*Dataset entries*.

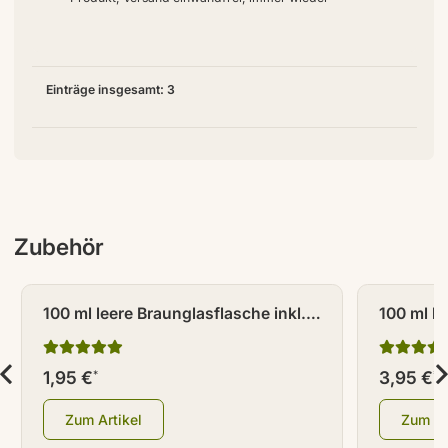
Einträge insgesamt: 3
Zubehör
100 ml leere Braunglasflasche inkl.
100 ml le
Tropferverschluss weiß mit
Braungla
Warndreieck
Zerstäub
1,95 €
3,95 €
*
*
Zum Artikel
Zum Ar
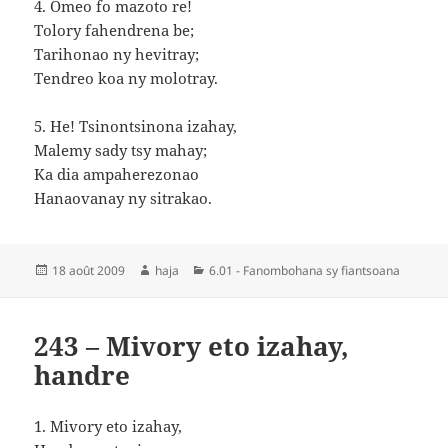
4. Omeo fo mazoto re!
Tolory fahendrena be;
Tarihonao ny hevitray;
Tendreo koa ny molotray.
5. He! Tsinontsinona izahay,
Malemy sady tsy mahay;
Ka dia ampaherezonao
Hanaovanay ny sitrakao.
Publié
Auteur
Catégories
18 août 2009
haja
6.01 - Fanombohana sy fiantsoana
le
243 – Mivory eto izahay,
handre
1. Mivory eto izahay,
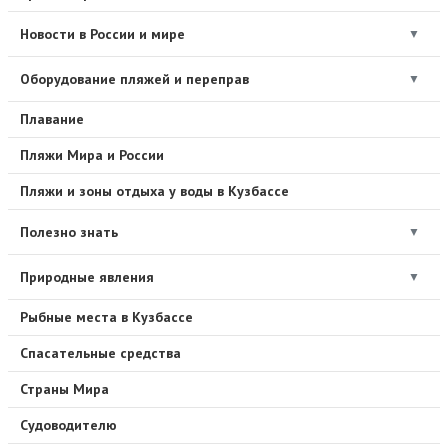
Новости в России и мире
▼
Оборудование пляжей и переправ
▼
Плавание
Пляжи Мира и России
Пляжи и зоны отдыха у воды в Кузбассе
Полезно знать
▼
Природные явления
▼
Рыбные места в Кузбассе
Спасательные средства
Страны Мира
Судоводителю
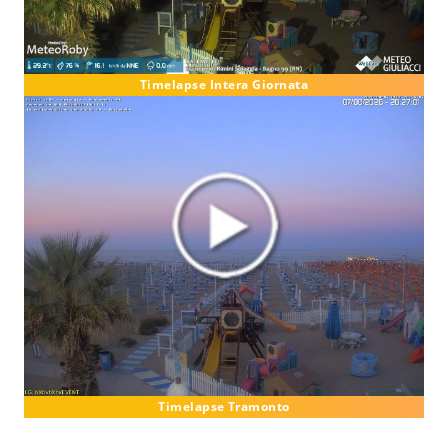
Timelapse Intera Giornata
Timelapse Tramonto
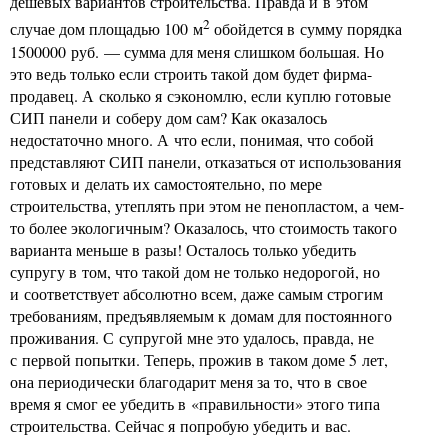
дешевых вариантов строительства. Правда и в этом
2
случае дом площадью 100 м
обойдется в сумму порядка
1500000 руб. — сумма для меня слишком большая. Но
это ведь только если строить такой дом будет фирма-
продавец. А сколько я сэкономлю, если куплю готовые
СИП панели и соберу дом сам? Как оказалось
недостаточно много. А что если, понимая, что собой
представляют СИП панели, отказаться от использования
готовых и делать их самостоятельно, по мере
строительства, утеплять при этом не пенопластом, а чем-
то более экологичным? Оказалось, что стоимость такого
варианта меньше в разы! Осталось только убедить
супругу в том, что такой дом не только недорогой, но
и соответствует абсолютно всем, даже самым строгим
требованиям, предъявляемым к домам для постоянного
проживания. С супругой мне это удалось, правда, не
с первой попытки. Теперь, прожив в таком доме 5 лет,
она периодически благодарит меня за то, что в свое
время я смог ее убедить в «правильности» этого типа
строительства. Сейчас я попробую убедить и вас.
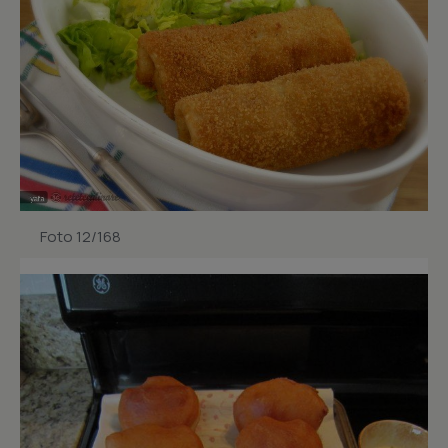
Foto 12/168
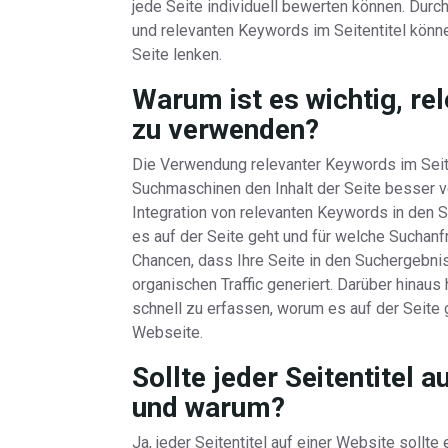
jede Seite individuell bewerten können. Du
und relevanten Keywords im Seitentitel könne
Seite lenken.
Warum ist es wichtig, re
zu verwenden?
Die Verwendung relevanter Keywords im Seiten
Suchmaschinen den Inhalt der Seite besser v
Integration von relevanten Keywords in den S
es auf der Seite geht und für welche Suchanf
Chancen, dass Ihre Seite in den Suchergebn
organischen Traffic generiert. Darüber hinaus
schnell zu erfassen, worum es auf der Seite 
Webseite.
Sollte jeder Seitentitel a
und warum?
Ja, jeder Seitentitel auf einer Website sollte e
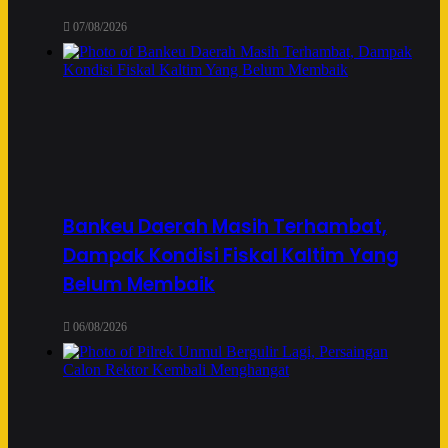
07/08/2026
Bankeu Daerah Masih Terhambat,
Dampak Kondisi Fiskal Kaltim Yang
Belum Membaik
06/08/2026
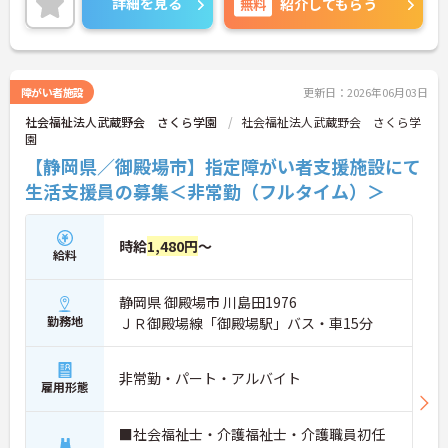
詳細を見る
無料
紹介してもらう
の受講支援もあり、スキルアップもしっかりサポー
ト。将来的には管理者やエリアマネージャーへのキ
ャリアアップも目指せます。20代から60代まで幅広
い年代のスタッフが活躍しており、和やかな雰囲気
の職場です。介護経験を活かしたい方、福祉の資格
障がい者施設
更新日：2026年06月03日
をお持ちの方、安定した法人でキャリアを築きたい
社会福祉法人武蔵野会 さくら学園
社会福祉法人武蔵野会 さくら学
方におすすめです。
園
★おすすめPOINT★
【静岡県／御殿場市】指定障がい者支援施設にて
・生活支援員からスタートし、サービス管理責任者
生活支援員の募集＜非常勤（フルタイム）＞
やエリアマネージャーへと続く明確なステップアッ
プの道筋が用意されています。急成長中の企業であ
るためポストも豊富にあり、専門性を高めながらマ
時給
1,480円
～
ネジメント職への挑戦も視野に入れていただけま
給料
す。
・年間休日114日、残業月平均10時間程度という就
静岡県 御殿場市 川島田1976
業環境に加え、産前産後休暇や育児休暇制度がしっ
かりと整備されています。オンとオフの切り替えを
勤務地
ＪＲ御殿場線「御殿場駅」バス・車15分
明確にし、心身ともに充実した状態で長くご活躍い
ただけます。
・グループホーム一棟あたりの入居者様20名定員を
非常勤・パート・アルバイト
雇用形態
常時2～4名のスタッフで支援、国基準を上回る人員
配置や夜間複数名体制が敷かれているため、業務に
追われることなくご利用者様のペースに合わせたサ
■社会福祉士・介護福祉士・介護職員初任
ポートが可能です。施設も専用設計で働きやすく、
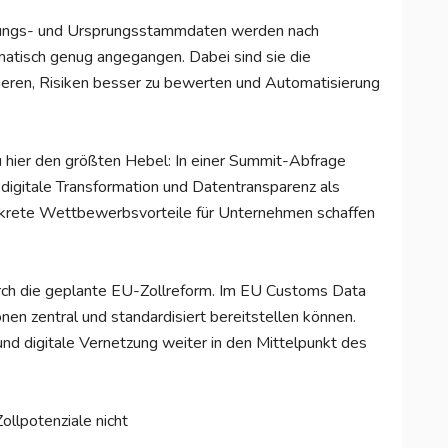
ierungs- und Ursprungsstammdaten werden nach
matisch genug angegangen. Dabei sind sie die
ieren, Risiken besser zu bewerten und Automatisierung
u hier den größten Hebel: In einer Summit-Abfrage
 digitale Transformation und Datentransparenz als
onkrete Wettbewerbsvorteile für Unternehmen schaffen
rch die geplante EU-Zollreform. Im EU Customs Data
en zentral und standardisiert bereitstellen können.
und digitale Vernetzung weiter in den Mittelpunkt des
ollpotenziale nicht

---

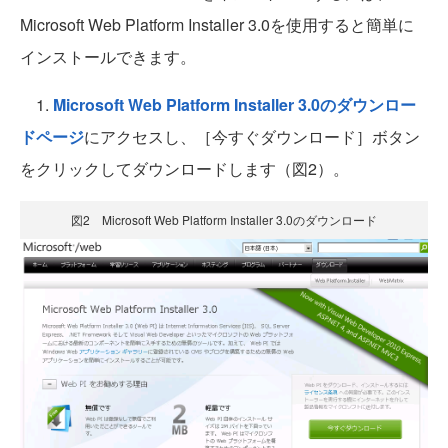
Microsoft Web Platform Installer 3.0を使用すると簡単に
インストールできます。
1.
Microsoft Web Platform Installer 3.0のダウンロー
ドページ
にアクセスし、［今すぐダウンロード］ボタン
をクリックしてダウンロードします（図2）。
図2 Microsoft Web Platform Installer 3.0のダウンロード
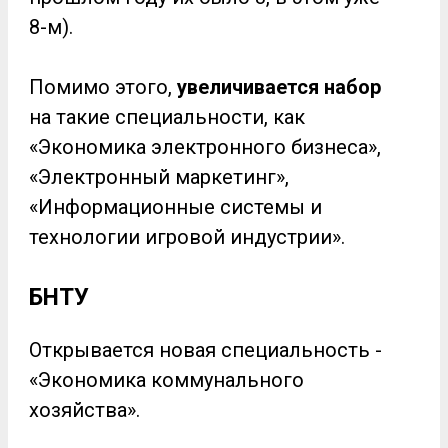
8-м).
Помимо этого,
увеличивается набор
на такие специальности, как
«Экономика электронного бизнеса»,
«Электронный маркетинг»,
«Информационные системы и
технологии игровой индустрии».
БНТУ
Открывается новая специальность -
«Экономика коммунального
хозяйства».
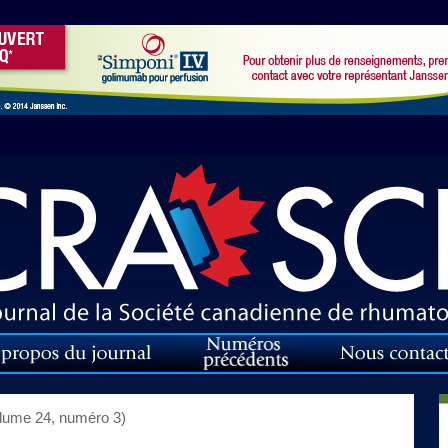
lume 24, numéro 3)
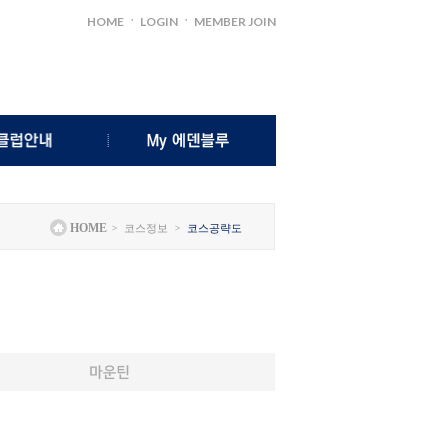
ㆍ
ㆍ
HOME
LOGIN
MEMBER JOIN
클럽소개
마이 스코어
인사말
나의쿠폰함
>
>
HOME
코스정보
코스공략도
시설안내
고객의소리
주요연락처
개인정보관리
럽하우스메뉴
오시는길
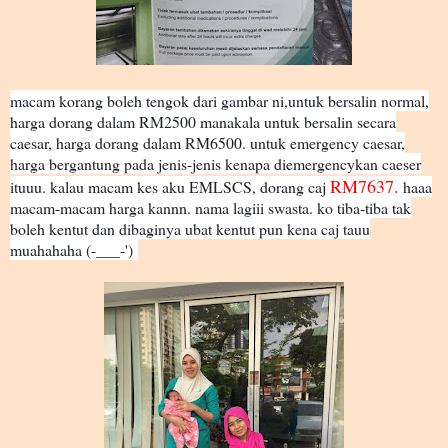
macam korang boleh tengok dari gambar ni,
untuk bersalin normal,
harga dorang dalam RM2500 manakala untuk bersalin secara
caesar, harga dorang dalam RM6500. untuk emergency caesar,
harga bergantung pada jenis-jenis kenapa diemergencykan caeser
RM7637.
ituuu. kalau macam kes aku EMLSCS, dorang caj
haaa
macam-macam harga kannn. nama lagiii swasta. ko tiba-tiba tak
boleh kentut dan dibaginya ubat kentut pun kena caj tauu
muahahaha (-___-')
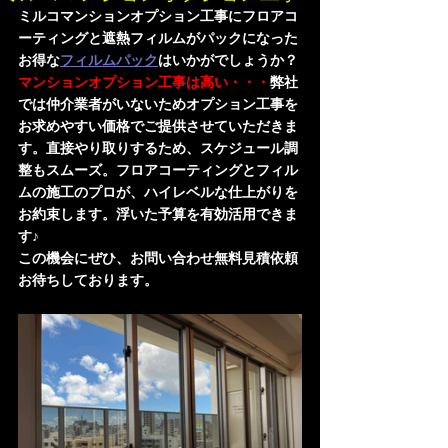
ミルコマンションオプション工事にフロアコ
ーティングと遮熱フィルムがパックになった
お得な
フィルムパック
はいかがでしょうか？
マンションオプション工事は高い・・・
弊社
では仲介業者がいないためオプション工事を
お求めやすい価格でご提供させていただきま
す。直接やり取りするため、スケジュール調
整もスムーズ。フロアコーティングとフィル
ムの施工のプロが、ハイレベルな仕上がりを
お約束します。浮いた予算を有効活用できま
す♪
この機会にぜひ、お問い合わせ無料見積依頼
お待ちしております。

*What you are asked to do*.
Within the data above, find the lines that contain the word "untuk" and copy each of them.

*Reply*.
untuk bersalin normal,
harga dorang dalam RM2500 manakala untuk bersalin secara
caesar, harga dorang dalam RM6500. untuk emergency caesar,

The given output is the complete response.